* **WHAT TO WORK ON**
When the line containing "(at 10.55 1.75)" appears in the entries below, begin printing there and stop after the line containing "(at 7.75 -10.55)"; print each of those lines exactly and no other line.

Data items
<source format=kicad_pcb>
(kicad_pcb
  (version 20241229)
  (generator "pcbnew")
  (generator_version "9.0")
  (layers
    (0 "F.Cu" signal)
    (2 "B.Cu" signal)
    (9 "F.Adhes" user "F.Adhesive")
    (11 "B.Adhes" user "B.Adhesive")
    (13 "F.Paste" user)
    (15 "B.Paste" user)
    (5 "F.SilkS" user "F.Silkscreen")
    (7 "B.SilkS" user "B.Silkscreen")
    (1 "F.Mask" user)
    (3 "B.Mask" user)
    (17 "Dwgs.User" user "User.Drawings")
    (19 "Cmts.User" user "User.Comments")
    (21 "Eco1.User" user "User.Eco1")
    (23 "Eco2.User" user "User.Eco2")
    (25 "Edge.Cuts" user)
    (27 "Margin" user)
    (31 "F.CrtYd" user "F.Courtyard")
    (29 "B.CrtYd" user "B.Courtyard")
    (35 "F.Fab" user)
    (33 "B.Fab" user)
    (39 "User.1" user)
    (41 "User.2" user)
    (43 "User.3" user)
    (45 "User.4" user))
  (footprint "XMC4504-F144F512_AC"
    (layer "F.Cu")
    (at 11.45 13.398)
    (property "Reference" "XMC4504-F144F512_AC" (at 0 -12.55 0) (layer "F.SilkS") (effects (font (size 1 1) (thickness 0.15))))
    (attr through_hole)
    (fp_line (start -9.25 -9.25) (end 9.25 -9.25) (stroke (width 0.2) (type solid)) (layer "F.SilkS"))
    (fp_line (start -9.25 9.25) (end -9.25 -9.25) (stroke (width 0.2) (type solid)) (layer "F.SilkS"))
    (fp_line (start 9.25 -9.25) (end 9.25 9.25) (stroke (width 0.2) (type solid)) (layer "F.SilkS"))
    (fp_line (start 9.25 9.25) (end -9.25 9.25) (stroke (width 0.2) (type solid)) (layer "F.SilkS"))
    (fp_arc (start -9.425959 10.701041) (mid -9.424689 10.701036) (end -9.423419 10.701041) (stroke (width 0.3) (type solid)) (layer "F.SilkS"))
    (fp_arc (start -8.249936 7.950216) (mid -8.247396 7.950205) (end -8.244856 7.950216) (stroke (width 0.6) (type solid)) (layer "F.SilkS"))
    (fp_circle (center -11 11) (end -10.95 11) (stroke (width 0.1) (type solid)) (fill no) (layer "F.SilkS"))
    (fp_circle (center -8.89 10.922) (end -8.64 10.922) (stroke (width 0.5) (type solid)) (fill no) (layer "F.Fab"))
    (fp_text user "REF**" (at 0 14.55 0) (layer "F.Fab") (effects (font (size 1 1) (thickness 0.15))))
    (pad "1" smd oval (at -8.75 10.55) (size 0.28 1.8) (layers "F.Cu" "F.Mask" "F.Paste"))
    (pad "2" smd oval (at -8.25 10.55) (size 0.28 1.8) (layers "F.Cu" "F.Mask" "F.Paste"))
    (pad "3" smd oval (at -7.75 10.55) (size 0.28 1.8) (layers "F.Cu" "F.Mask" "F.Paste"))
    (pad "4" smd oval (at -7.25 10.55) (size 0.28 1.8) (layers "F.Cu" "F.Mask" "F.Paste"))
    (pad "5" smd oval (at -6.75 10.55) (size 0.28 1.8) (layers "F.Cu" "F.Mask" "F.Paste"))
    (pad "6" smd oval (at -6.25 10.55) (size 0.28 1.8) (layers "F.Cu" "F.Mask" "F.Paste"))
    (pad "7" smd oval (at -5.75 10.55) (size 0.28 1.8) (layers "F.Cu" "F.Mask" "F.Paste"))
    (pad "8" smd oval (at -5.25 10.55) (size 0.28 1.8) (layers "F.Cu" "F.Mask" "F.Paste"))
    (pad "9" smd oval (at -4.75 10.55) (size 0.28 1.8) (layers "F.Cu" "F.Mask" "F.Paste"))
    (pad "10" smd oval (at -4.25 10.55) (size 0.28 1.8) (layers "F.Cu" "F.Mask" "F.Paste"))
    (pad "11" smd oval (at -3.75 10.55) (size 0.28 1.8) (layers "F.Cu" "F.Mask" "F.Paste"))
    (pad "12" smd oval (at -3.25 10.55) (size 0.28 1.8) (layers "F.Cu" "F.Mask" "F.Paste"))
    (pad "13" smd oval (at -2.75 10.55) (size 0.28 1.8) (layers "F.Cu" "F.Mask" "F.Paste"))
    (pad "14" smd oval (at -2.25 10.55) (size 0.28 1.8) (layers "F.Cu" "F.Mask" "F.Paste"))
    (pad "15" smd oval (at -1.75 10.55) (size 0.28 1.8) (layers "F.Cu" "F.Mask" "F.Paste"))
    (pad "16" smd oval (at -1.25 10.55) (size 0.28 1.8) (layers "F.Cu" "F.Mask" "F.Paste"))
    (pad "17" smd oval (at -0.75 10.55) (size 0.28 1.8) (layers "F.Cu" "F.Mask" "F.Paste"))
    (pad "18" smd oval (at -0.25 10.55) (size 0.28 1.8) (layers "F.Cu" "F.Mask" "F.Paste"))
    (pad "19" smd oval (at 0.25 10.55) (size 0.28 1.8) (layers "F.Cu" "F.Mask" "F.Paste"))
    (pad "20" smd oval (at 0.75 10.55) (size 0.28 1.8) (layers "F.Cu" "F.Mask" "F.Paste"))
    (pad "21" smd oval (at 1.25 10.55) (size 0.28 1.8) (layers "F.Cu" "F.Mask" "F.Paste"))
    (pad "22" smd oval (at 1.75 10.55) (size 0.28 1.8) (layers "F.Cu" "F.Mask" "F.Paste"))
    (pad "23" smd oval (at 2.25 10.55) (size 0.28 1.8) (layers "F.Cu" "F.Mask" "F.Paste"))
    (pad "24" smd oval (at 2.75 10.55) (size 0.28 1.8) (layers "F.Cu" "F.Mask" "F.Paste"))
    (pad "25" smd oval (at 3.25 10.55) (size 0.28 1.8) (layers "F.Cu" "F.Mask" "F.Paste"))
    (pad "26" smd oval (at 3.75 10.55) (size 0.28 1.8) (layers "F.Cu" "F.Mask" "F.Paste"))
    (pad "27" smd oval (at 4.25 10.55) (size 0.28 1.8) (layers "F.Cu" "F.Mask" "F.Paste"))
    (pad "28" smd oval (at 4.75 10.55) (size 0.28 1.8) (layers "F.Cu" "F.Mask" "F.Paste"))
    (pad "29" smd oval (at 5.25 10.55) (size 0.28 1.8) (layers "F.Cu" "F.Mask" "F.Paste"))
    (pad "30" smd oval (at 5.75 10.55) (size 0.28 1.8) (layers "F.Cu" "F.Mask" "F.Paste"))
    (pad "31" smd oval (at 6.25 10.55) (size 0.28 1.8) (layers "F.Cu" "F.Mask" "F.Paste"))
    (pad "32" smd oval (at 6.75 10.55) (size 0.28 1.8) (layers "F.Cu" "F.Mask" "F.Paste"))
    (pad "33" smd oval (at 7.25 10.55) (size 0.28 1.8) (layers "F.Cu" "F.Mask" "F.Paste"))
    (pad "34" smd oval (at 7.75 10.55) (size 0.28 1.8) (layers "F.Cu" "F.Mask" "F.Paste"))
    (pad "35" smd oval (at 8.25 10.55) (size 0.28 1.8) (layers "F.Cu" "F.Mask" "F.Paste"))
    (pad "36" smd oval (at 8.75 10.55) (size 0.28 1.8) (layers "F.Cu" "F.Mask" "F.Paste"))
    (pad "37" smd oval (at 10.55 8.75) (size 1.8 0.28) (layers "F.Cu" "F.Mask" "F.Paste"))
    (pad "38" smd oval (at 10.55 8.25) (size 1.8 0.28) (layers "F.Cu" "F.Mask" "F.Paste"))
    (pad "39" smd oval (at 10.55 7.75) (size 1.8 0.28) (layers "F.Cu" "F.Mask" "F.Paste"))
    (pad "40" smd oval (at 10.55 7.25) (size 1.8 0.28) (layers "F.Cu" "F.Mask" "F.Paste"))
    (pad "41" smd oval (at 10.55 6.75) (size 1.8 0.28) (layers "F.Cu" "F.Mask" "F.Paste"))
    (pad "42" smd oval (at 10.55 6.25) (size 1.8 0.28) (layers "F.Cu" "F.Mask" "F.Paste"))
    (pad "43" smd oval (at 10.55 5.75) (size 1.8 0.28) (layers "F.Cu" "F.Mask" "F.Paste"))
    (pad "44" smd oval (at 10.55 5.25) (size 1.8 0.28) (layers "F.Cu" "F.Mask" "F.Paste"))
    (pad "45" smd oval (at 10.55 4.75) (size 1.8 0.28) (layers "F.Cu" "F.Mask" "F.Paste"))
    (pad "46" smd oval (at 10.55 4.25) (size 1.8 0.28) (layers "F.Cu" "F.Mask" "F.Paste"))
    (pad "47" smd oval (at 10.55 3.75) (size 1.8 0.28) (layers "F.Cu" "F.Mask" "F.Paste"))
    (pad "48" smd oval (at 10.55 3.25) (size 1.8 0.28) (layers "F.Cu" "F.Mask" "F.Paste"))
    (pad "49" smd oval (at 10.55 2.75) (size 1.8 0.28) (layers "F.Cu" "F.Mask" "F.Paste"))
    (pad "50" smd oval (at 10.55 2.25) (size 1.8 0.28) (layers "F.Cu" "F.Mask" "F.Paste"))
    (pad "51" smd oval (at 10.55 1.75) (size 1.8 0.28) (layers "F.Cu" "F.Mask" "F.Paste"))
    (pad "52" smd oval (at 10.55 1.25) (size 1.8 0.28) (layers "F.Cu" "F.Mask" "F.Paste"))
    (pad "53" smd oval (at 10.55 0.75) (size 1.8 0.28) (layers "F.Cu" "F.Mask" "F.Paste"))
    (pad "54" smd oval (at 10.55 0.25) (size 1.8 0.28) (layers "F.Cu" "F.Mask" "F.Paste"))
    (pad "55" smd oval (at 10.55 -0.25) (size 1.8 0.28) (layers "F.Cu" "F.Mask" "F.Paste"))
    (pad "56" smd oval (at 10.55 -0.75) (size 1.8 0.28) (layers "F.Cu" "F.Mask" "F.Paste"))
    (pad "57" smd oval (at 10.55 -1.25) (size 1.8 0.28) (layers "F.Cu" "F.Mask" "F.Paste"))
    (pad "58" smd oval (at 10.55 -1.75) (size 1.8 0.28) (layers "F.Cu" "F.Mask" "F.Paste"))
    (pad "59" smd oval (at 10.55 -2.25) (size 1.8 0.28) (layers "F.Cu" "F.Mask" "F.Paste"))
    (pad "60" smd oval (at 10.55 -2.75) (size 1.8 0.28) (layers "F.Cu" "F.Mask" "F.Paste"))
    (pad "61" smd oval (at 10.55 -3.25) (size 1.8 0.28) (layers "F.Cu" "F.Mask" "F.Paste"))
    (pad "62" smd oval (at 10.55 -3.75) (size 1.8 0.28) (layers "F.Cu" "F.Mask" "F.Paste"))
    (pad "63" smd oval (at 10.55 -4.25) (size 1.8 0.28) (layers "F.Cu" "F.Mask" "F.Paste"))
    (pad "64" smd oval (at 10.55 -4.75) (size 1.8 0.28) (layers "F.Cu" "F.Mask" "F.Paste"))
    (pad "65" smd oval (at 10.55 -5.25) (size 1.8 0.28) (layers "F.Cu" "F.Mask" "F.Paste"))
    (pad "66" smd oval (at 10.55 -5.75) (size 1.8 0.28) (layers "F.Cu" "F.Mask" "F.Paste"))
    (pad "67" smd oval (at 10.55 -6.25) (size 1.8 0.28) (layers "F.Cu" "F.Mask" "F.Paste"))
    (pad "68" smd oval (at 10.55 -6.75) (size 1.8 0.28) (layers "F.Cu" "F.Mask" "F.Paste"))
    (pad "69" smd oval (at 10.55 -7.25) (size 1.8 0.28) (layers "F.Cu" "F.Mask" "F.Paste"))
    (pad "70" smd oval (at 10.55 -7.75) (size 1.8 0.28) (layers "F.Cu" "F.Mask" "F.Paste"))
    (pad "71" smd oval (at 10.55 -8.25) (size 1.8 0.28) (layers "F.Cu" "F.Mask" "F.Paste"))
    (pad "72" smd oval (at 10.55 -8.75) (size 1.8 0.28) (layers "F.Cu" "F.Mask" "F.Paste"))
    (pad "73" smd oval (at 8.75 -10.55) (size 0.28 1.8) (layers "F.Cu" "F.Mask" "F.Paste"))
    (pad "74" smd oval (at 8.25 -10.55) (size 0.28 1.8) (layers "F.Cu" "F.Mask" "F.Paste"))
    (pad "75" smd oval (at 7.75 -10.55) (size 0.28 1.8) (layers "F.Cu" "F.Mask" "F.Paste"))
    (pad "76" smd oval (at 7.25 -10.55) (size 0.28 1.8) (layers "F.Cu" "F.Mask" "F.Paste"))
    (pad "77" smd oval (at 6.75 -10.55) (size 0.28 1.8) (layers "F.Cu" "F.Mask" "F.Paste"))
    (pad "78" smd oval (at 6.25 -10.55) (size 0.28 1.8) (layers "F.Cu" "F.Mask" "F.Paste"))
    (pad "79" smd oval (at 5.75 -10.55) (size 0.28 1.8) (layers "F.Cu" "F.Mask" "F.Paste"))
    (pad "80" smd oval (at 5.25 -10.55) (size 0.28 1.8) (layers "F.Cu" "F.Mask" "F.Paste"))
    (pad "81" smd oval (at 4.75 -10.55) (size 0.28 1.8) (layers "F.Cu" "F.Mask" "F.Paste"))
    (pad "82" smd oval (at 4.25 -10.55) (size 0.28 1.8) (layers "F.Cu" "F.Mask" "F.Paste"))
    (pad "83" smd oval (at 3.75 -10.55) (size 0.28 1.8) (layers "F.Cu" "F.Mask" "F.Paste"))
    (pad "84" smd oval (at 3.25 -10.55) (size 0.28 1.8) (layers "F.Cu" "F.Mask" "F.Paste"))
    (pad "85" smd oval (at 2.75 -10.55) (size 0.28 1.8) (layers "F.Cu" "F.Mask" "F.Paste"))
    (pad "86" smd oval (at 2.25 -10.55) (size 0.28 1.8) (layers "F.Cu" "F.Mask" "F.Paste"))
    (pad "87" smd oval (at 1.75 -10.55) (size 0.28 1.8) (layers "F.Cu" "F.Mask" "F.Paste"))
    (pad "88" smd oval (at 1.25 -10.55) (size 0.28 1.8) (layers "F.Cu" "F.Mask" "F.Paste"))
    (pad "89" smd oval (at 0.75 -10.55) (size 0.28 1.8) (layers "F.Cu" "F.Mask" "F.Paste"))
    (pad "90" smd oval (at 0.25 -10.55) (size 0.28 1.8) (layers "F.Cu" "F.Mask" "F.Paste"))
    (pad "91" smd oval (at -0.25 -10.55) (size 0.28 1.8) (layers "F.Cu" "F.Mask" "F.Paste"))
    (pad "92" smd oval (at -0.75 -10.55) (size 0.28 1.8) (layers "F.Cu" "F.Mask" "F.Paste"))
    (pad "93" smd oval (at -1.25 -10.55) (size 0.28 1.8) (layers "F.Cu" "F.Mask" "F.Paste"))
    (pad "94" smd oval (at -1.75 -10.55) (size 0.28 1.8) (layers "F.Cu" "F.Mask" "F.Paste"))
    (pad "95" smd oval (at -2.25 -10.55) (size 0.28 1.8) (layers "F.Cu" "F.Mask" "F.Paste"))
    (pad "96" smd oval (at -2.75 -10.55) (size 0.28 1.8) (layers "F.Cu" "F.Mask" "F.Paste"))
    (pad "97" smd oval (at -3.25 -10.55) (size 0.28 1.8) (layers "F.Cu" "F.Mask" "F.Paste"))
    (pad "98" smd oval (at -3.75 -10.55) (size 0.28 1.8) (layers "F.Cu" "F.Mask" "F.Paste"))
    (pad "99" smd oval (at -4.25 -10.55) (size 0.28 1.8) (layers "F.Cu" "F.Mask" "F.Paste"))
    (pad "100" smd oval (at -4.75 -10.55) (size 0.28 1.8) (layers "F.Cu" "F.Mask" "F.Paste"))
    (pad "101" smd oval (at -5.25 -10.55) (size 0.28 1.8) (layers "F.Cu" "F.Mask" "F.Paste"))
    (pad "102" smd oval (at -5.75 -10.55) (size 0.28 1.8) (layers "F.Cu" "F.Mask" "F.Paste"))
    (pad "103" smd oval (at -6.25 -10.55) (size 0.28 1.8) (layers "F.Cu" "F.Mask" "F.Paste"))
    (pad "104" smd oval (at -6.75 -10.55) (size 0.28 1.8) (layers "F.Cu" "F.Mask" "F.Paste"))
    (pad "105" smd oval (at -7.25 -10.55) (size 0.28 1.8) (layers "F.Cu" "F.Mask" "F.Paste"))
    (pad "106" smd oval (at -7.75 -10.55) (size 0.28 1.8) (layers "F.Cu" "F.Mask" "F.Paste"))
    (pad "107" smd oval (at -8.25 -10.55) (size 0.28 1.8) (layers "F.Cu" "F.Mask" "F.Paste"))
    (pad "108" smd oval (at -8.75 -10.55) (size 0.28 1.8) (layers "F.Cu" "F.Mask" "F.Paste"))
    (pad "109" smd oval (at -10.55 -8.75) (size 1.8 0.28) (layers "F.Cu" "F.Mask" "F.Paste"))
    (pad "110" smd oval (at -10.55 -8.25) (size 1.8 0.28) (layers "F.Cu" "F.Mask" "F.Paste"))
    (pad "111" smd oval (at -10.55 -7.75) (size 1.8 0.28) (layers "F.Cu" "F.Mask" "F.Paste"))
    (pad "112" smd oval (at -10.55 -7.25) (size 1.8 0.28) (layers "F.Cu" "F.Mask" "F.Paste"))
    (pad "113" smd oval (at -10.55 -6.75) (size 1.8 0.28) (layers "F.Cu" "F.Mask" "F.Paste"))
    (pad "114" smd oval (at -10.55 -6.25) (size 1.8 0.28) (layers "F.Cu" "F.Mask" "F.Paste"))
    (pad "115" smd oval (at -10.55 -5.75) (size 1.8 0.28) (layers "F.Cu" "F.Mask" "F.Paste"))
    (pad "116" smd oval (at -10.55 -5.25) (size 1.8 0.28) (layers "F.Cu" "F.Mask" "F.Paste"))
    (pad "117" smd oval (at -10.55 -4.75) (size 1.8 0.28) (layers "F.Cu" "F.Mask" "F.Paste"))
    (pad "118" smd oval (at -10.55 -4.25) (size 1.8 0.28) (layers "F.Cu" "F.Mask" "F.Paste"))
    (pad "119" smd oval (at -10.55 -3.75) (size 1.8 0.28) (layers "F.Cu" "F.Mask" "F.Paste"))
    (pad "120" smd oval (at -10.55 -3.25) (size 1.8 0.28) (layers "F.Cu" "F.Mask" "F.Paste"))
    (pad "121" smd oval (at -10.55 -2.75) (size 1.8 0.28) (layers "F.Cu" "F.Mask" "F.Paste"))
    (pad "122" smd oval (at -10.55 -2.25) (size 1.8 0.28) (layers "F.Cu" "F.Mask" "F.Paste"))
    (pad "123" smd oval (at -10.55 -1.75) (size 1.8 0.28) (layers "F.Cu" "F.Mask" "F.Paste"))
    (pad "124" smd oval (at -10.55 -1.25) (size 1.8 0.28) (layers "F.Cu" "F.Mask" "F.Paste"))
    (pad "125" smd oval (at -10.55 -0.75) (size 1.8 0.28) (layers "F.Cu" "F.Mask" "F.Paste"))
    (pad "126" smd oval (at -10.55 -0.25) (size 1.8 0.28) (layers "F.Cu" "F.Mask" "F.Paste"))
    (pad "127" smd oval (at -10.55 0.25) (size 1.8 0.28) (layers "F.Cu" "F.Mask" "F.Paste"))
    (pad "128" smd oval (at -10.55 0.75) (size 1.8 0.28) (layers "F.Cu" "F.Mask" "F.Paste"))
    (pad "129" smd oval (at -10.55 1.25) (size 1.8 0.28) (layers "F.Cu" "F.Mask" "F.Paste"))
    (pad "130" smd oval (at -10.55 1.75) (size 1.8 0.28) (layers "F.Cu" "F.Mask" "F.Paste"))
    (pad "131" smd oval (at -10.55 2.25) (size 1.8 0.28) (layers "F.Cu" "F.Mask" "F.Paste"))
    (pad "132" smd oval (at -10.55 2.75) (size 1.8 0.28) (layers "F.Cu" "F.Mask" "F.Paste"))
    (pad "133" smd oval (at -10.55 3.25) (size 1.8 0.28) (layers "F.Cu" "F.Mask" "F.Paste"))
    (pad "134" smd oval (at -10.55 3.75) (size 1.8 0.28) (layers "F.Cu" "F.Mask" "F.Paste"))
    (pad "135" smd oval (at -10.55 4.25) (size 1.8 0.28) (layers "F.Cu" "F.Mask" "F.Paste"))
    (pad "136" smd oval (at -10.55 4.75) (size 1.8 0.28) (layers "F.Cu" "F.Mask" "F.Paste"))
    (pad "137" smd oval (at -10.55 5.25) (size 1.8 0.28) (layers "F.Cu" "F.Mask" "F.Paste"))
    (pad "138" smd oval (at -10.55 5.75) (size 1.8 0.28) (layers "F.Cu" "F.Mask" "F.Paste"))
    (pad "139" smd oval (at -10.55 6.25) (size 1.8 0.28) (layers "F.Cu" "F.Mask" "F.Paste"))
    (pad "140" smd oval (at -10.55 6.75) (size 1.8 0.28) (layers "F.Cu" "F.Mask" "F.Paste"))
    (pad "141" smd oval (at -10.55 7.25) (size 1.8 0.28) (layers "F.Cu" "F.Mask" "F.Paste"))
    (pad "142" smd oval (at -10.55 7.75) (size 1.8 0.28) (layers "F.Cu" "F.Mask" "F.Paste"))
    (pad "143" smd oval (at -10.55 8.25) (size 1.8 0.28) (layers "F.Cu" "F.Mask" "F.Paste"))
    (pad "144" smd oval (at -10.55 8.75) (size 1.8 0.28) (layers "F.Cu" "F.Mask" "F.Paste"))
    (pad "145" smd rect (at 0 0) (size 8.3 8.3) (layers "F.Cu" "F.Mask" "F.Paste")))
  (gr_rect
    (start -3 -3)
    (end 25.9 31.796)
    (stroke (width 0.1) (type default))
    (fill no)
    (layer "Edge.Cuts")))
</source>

* **FINAL ANSWER**
    (pad "51" smd oval (at 10.55 1.75) (size 1.8 0.28) (layers "F.Cu" "F.Mask" "F.Paste"))
    (pad "52" smd oval (at 10.55 1.25) (size 1.8 0.28) (layers "F.Cu" "F.Mask" "F.Paste"))
    (pad "53" smd oval (at 10.55 0.75) (size 1.8 0.28) (layers "F.Cu" "F.Mask" "F.Paste"))
    (pad "54" smd oval (at 10.55 0.25) (size 1.8 0.28) (layers "F.Cu" "F.Mask" "F.Paste"))
    (pad "55" smd oval (at 10.55 -0.25) (size 1.8 0.28) (layers "F.Cu" "F.Mask" "F.Paste"))
    (pad "56" smd oval (at 10.55 -0.75) (size 1.8 0.28) (layers "F.Cu" "F.Mask" "F.Paste"))
    (pad "57" smd oval (at 10.55 -1.25) (size 1.8 0.28) (layers "F.Cu" "F.Mask" "F.Paste"))
    (pad "58" smd oval (at 10.55 -1.75) (size 1.8 0.28) (layers "F.Cu" "F.Mask" "F.Paste"))
    (pad "59" smd oval (at 10.55 -2.25) (size 1.8 0.28) (layers "F.Cu" "F.Mask" "F.Paste"))
    (pad "60" smd oval (at 10.55 -2.75) (size 1.8 0.28) (layers "F.Cu" "F.Mask" "F.Paste"))
    (pad "61" smd oval (at 10.55 -3.25) (size 1.8 0.28) (layers "F.Cu" "F.Mask" "F.Paste"))
    (pad "62" smd oval (at 10.55 -3.75) (size 1.8 0.28) (layers "F.Cu" "F.Mask" "F.Paste"))
    (pad "63" smd oval (at 10.55 -4.25) (size 1.8 0.28) (layers "F.Cu" "F.Mask" "F.Paste"))
    (pad "64" smd oval (at 10.55 -4.75) (size 1.8 0.28) (layers "F.Cu" "F.Mask" "F.Paste"))
    (pad "65" smd oval (at 10.55 -5.25) (size 1.8 0.28) (layers "F.Cu" "F.Mask" "F.Paste"))
    (pad "66" smd oval (at 10.55 -5.75) (size 1.8 0.28) (layers "F.Cu" "F.Mask" "F.Paste"))
    (pad "67" smd oval (at 10.55 -6.25) (size 1.8 0.28) (layers "F.Cu" "F.Mask" "F.Paste"))
    (pad "68" smd oval (at 10.55 -6.75) (size 1.8 0.28) (layers "F.Cu" "F.Mask" "F.Paste"))
    (pad "69" smd oval (at 10.55 -7.25) (size 1.8 0.28) (layers "F.Cu" "F.Mask" "F.Paste"))
    (pad "70" smd oval (at 10.55 -7.75) (size 1.8 0.28) (layers "F.Cu" "F.Mask" "F.Paste"))
    (pad "71" smd oval (at 10.55 -8.25) (size 1.8 0.28) (layers "F.Cu" "F.Mask" "F.Paste"))
    (pad "72" smd oval (at 10.55 -8.75) (size 1.8 0.28) (layers "F.Cu" "F.Mask" "F.Paste"))
    (pad "73" smd oval (at 8.75 -10.55) (size 0.28 1.8) (layers "F.Cu" "F.Mask" "F.Paste"))
    (pad "74" smd oval (at 8.25 -10.55) (size 0.28 1.8) (layers "F.Cu" "F.Mask" "F.Paste"))
    (pad "75" smd oval (at 7.75 -10.55) (size 0.28 1.8) (layers "F.Cu" "F.Mask" "F.Paste"))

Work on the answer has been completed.